§ **Extrait du document**:
══════════════════════════════

Projet de règlement CE concernant la réduction de certaines relations économiques avec la République fédérale de Yougoslavie


E1056 déposé le 20 avril 1998 distribué le 27 avril 1998 (11ème législature)
   (Référence communautaire : COM(1998) 0250 final du 22 avril 1998, transmis au Conseil de l'Union européenne le 22 avril 1998)

  • Travaux en Délégation

    Ce document a été examiné

  • Adoption par les instances communautaires

    Ce document a été adopté définitivement par les instances de l'Union européenne :

    Règlement (CE) nº 926/98 du Conseil du 27 avril 1998 concernant la réduction de certaines relations économiques avec la République fédérale de Yougoslavie.
    (JO L 130 du 1er mai 1998) (Notification d'adoption publiée au JOLD du 12/05/1998 p.7136)

Par courrier du 21 avril 1998,  M. le Ministre délégué chargé des affaires européennes a saisi la Délégation d’une demande d’examen en urgence de ce document, transmis dans une version officieuse en français le 20 avril, modifiée par une version en anglais reçue le 21 avril.

Le Ministre délégué indique que la Commission ne présentera sa proposition formelle que le 22 avril, date de la réunion du COREPER où la Présidence espère qu’un accord se réalisera en vue d’une adoption formelle lors du Conseil « affaires générales » du 27 avril.

══════════════════════════════

Modifiez le passage de la fiche sur le règlement visant la Yougoslavie qui commence aux mots « Ce document a été adopté » et s'arrête après « du 12/05/1998 p.7136) », en y remplaçant « définitivement » par « officiellement ». Les lignes qui suivent n'ont aucun rôle ici.

Entrées du jeu de données

══════════════════════════════

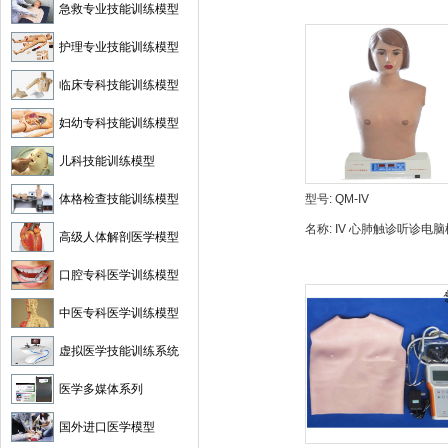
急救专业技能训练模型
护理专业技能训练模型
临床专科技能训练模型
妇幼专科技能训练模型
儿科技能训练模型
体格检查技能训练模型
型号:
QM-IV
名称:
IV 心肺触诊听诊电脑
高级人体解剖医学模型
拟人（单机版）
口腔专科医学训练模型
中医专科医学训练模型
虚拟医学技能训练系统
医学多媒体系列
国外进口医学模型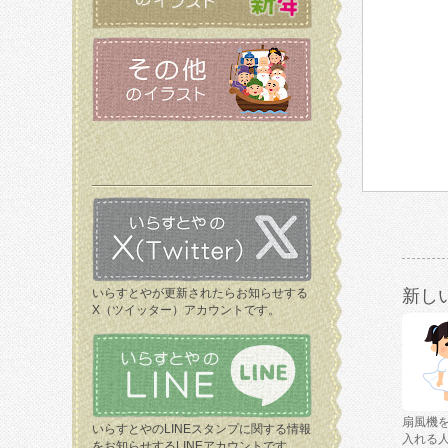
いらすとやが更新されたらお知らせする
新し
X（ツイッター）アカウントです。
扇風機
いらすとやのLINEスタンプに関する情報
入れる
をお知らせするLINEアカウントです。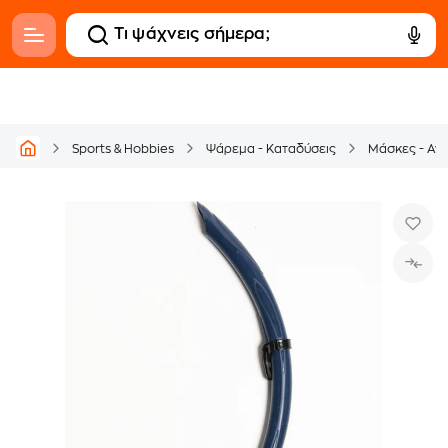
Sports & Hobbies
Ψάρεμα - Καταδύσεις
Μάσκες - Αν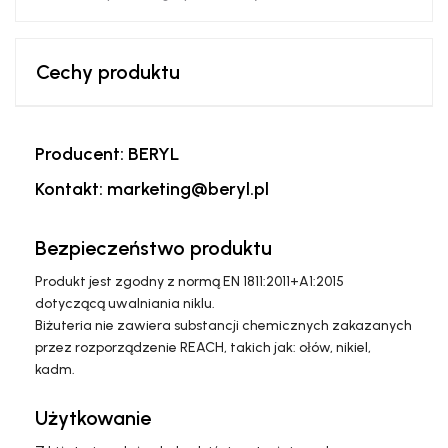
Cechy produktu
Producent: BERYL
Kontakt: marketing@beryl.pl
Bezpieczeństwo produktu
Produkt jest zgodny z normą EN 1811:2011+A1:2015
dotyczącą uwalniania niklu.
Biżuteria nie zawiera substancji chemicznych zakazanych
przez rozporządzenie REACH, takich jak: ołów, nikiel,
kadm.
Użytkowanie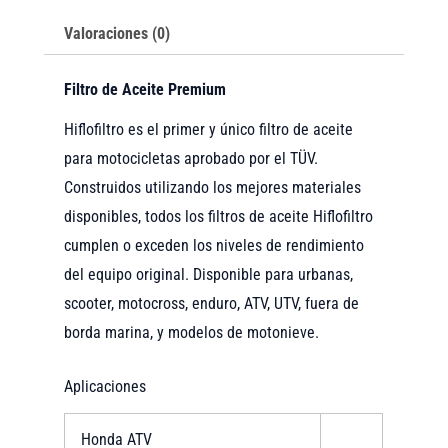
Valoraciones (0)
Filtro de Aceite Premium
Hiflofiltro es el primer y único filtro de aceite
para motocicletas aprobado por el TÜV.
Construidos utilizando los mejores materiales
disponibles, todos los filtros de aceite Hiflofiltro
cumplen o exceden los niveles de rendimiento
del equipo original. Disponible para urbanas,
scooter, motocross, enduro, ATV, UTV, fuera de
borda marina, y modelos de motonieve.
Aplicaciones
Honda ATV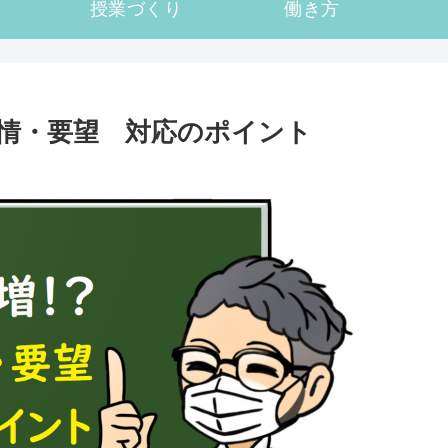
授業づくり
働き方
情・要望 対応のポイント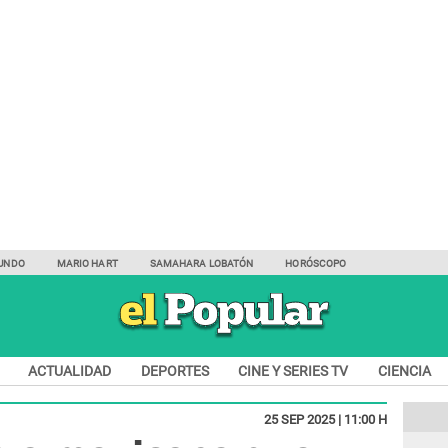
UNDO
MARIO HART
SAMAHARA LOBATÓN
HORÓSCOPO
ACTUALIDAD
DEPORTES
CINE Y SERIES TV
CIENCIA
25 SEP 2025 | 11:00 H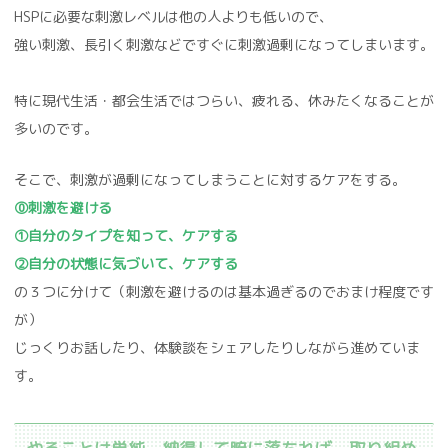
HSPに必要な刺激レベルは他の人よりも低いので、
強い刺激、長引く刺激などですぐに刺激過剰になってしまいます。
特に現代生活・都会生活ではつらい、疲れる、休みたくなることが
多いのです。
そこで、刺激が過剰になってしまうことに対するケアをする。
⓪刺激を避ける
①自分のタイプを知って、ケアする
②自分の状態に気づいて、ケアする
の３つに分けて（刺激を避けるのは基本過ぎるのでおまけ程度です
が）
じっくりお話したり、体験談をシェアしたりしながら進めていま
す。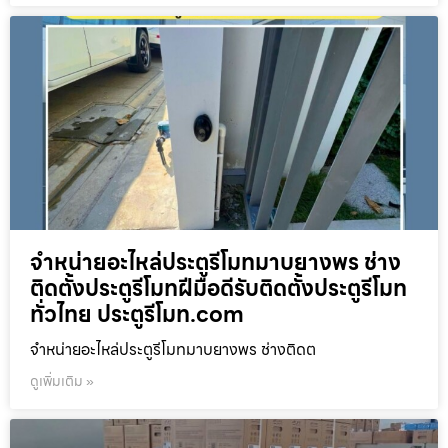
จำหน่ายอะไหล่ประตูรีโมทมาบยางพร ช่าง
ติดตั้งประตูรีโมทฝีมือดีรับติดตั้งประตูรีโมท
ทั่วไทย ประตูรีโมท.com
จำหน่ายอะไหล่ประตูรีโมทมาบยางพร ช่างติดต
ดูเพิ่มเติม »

══════════════════════════════

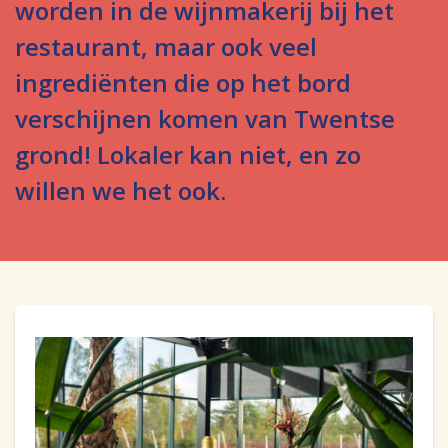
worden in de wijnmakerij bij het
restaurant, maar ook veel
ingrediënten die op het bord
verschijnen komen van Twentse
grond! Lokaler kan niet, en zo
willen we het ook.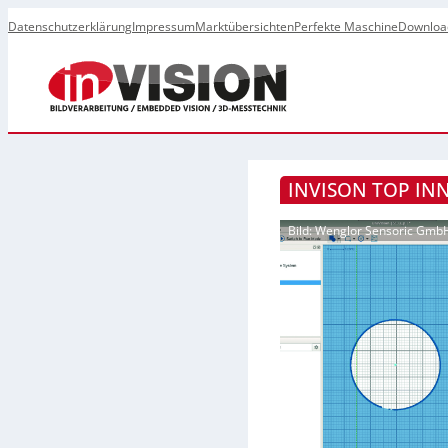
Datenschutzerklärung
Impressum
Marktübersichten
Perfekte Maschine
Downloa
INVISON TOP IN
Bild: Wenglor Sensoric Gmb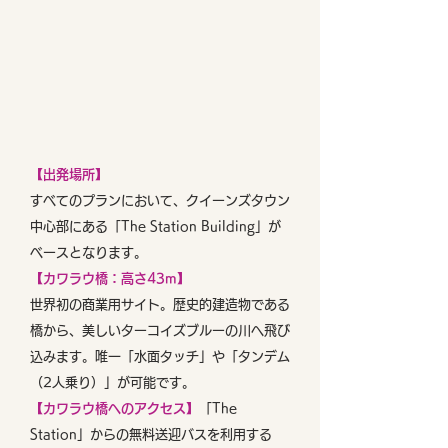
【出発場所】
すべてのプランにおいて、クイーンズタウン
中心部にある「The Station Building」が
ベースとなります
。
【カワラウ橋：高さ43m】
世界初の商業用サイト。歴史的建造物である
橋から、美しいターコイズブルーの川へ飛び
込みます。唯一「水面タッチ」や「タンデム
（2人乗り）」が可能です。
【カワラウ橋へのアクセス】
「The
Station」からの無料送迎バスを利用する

══════════════════════════════

§ **Résultat**:
Ce document a été adopté officiellement par les instances de l'Union européenne :

    Règlement (CE) nº 926/98 du Conseil du 27 avril 1998 concernant la réduction de certaines relations économiques avec la République fédérale de Yougoslavie.
    (JO L 130 du 1er mai 1998) (Notification d'adoption publiée au JOLD du 12/05/1998 p.7136)